Realization | Teen Ink

Realization

February 23, 2010
By Steffany BRONZE, Bellingham, Washington
Steffany BRONZE, Bellingham, Washington
3 articles 0 photos 1 comment

Life used to be terrible for me. I cried almost every day. I don’t know if I was depressed mildly or severely, or at all. I could feel myself fall apart little by little every day. I don’t know what happened. Actually, I do. I was so upset with the way I looked, so self conscious. I became too obsessed with the whole popularity game with the boyfriends and dating and crap. And then I was beginning to be left out a lot. I was shattered. I found myself hanging with a group but no one to actually connect with. Then I was with a small group that was already formed, one being one of my friends already. Two of them were one of those instant best friends, they did everything together. They had all classes together and laughed together and they even had/have the same goal in life. One was said friend; the other was a new girl that moved in the beginning of the year. She wasn’t an automatic popular or popular at all. She was timid and shy, and nobody talked to her. I hated her so much. I blamed her for taking my best friend away. It’s like I was replaced by her. I just wanted her to go back to wherever the hell she came from. I felt like she ruined my whole life. I wanted to be friends with her, but she would always push me away. She was nice, and she always seemed to have so much fun with my friend. Eventually we became friends, but the exclusion never stopped.
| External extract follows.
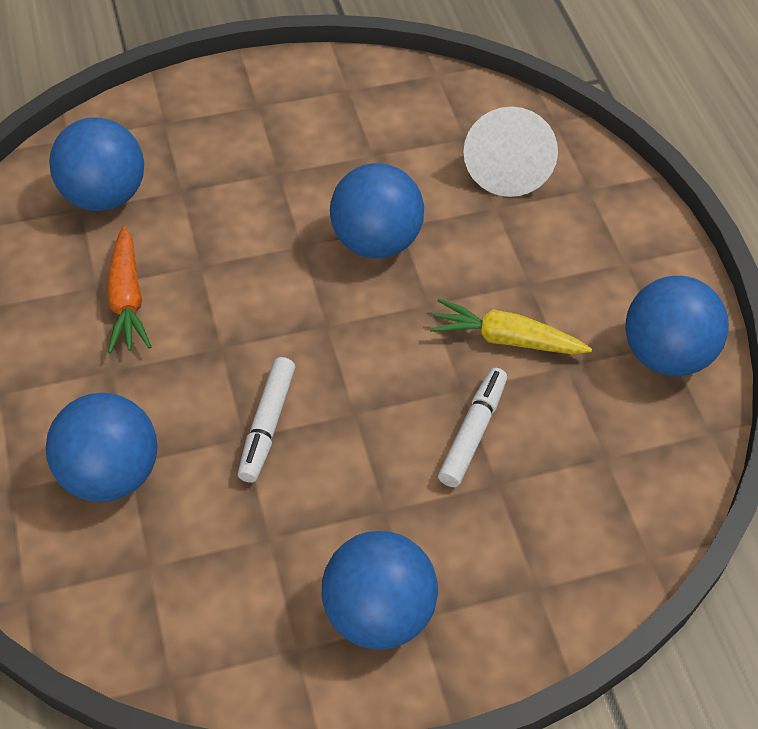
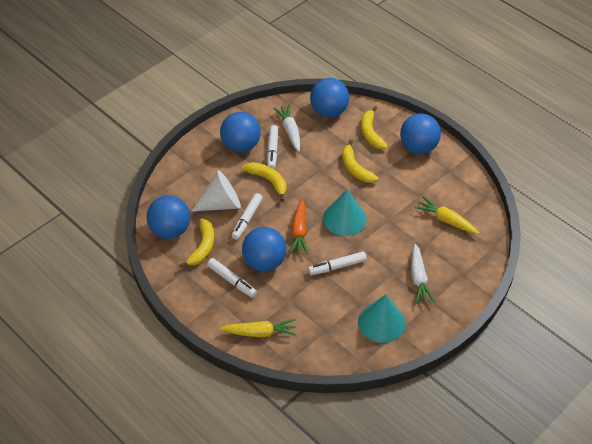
turquoise cone: 0 -> 2
white carrot: 0 -> 2
white marker: 2 -> 4
yellow banana: 0 -> 4
yellow carrot: 1 -> 2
Whenever I talked to one, they would always talk about the other. I cried a lot. I was on the verge of suicide. Sort of. It’s not that I wanted to die, but I would always wonder if everyone would be better off without me. Like I was a road block and an annoyance to people.
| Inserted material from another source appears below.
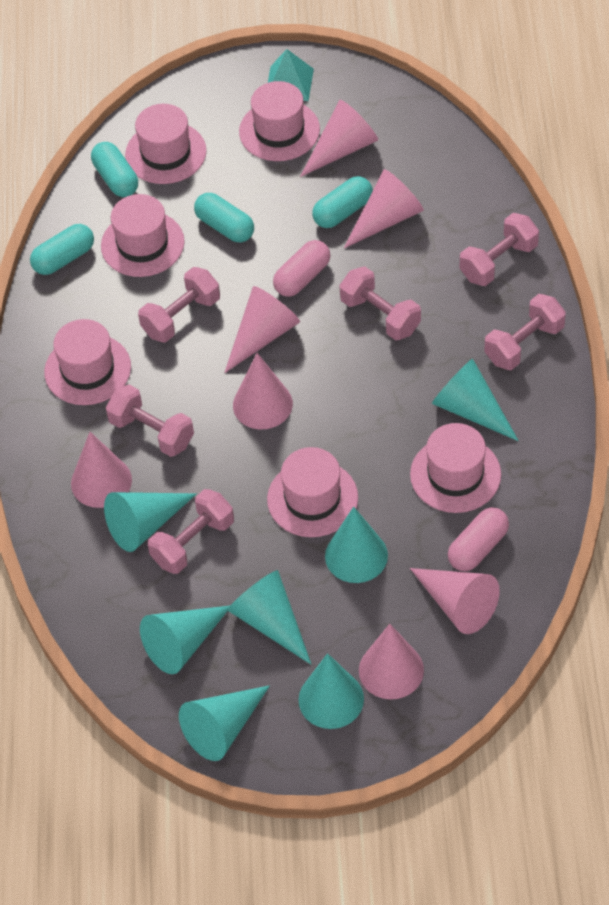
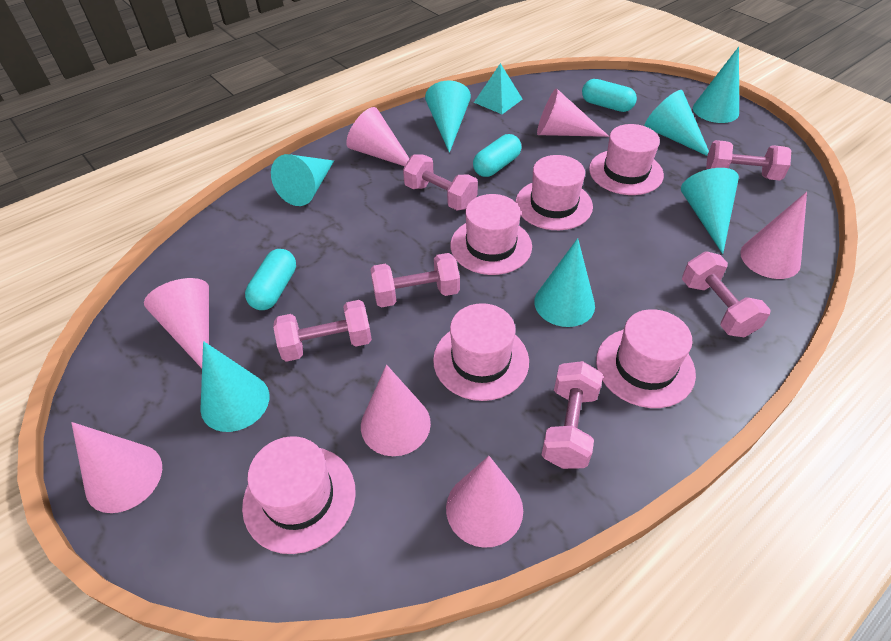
pink capsule: 2 -> 0
turquoise capsule: 4 -> 3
I wished that someone would’ve just been there for me at that time. I didn’t feel comfortable with talking to my family. Asians, they tend to overreact. They would probably freak and send me to a shrink. I didn’t feel close to them at all. I did, always have, and will, keep my friends closer than my family. On some level, I know I love my family. They’re family, of course I love them. But I don’t feel particularly comfortable with them. They’re gone through so many harder things; I didn’t want to add to their troubles. I know my parents want me to share my life with them, but I decided to just leave it. I’ve always depended solely on my friends, and it was at that point I realized it could be somewhat annoying. I decided to leave it there, too. At the time, I didn’t really know what to do. I didn’t know what to do anymore.
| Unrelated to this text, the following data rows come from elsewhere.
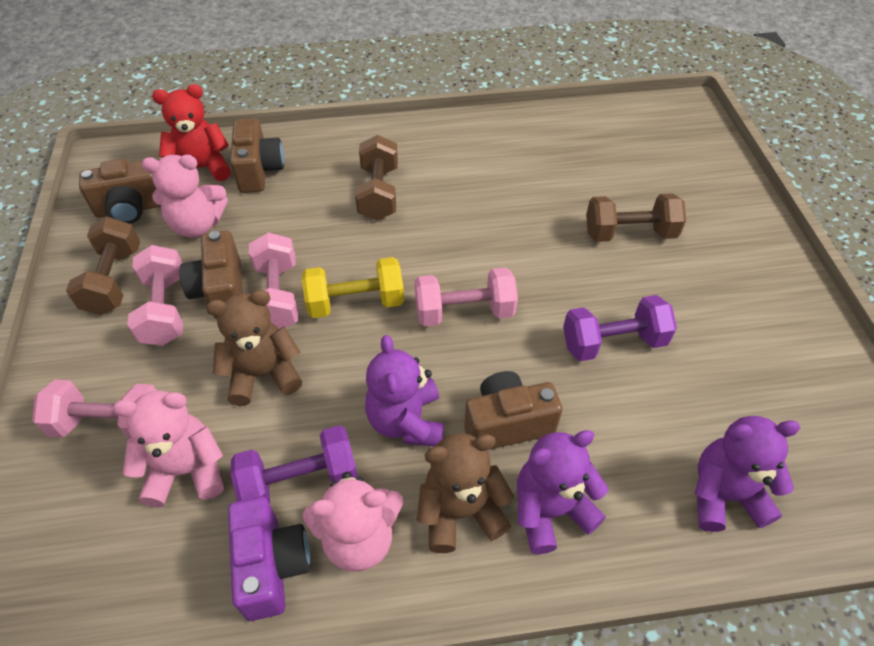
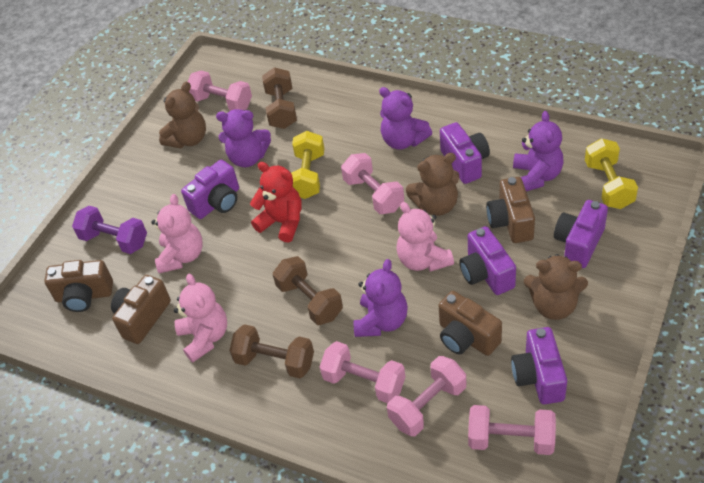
brown teddy bear: 2 -> 3
pink dumbbell: 4 -> 5
purple camera: 1 -> 5
purple dumbbell: 2 -> 1
purple teddy bear: 3 -> 4
yellow dumbbell: 1 -> 2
Now, things are different. I don’t feel self-conscious anymore. I am definitely not the prettiest or skinniest girl in the room, and I do have my days where my hair is messy or I break out. I don’t have a boyfriend, either. But that stuff doesn’t get to me anymore. I don’t care what other people think of me. They think I’m an ‘arse’? So be it. I honestly do not care. Over time, I found real friends who really care about me. Why should I want a boyfriend at this age anyway? More likely than not, things last less than a month. 2 at the most. I look back and just feel pathetic. I shouldn’t have let that stuff get to me. It doesn’t anymore. I’m not letting it get in the way of living my life.